La manière dont les politiques de santé sont élaborées et débattues, et la place faite à la société civile dans la gestion et le contrôle de notre système de santé doivent être profondément modifiés. En donnant à un Conseil économique et social renforcé et renouvelé, des compétences en matière d'orientation et de vote des budgets de la sécurité sociale, nous donnerons aux grands choix de société - qu'appellent les problèmes de nos systèmes de retraites et de santé - une réelle légitimité démocratique.
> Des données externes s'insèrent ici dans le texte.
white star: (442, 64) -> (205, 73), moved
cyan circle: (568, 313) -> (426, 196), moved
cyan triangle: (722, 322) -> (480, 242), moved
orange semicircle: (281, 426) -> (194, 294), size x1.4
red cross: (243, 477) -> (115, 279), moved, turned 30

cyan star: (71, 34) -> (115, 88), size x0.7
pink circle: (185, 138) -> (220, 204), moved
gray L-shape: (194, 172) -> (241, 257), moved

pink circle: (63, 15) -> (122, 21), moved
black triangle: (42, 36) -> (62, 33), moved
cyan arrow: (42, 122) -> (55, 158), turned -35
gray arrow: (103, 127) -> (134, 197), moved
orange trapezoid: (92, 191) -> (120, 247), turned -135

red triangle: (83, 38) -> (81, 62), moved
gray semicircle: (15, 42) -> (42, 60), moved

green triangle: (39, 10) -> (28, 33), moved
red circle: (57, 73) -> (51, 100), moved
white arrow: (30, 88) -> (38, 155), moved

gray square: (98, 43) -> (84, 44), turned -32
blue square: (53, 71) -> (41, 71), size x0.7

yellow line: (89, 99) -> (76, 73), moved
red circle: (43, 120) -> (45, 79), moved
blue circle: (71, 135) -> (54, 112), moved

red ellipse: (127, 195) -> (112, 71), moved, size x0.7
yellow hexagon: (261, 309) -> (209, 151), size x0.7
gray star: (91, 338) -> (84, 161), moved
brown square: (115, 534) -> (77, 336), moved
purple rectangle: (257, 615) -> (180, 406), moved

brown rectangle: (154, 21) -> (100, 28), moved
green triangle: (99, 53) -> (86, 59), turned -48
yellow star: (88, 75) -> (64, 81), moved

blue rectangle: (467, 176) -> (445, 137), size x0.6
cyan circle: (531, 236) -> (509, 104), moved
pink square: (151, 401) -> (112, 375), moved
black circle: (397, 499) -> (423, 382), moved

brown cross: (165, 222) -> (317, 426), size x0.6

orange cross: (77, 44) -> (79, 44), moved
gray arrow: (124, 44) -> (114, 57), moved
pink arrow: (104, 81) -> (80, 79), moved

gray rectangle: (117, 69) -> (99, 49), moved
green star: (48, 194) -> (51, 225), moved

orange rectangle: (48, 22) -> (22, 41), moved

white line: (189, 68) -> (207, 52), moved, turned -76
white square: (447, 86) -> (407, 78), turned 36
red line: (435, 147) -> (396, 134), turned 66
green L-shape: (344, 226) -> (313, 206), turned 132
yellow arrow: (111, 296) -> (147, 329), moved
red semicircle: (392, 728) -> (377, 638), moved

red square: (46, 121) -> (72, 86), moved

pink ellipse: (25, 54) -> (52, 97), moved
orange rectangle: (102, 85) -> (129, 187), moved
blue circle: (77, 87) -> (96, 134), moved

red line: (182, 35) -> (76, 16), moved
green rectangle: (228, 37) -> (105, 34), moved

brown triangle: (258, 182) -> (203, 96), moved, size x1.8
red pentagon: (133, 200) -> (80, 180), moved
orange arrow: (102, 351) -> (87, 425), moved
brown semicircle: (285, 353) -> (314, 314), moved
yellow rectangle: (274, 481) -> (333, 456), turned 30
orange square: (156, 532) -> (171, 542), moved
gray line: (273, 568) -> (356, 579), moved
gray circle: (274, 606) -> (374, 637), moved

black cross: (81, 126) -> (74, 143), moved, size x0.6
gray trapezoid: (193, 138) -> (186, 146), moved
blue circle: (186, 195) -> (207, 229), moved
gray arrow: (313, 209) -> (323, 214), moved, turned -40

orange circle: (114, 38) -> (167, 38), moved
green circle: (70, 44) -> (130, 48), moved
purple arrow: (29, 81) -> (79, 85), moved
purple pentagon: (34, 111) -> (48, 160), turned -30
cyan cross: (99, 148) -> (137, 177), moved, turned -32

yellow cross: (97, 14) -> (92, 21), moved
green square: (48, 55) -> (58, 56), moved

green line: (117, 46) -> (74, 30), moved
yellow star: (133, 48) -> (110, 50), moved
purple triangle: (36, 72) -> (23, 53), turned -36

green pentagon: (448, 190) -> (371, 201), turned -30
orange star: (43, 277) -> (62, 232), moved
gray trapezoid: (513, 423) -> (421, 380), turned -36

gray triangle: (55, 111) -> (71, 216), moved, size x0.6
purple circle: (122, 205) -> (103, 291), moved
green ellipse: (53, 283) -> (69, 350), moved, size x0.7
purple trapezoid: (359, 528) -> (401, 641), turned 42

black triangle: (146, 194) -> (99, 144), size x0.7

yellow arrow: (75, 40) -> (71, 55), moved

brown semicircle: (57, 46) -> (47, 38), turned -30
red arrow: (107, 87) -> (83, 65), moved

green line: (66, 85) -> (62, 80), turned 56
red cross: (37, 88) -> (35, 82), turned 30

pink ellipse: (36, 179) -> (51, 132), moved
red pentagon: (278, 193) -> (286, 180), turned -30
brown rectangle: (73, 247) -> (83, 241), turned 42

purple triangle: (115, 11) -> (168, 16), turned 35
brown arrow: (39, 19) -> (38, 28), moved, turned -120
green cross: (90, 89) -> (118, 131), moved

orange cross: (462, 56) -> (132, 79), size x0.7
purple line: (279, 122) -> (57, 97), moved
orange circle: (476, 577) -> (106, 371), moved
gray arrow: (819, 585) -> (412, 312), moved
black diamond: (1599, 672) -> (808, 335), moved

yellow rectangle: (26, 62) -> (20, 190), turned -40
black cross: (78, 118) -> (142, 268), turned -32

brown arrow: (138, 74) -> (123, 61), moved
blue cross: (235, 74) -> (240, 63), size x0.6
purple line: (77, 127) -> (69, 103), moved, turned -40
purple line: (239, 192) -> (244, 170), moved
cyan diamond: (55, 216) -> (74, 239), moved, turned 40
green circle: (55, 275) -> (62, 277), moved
Le gouvernement affiche l'objectif de diviser par deux le déficit de l'assurance maladie d'ici 2012. Dans l'hypothèse très optimiste d'une croissance de 1,75% de notre économie, il prévoit une baisse du déficit du régime général de la sécurité sociale, qui serait ramené à 13,9 milliards en 2012. C'est même là un des arguments de campagne de la majorité pour la prochaine présidentielle. Mais ne nous y trompons pas, si les trois leviers d'action politique que j'ai cités ne sont pas actionnés rapidement, de manière cohérente, coordonnée et surtout démocratique, il nous sera impossible de contrôler l'explosion des dépenses sociales et le dérapage des comptes sociaux. Nul doute qu'il faudra du courage et de la détermination au prochain Président de la République pour faire les choix difficiles qui s'imposent. Mais repousser l'heure des réformes radicales n'est désormais plus une option : il en va de la survie de notre système de sécurité sociale.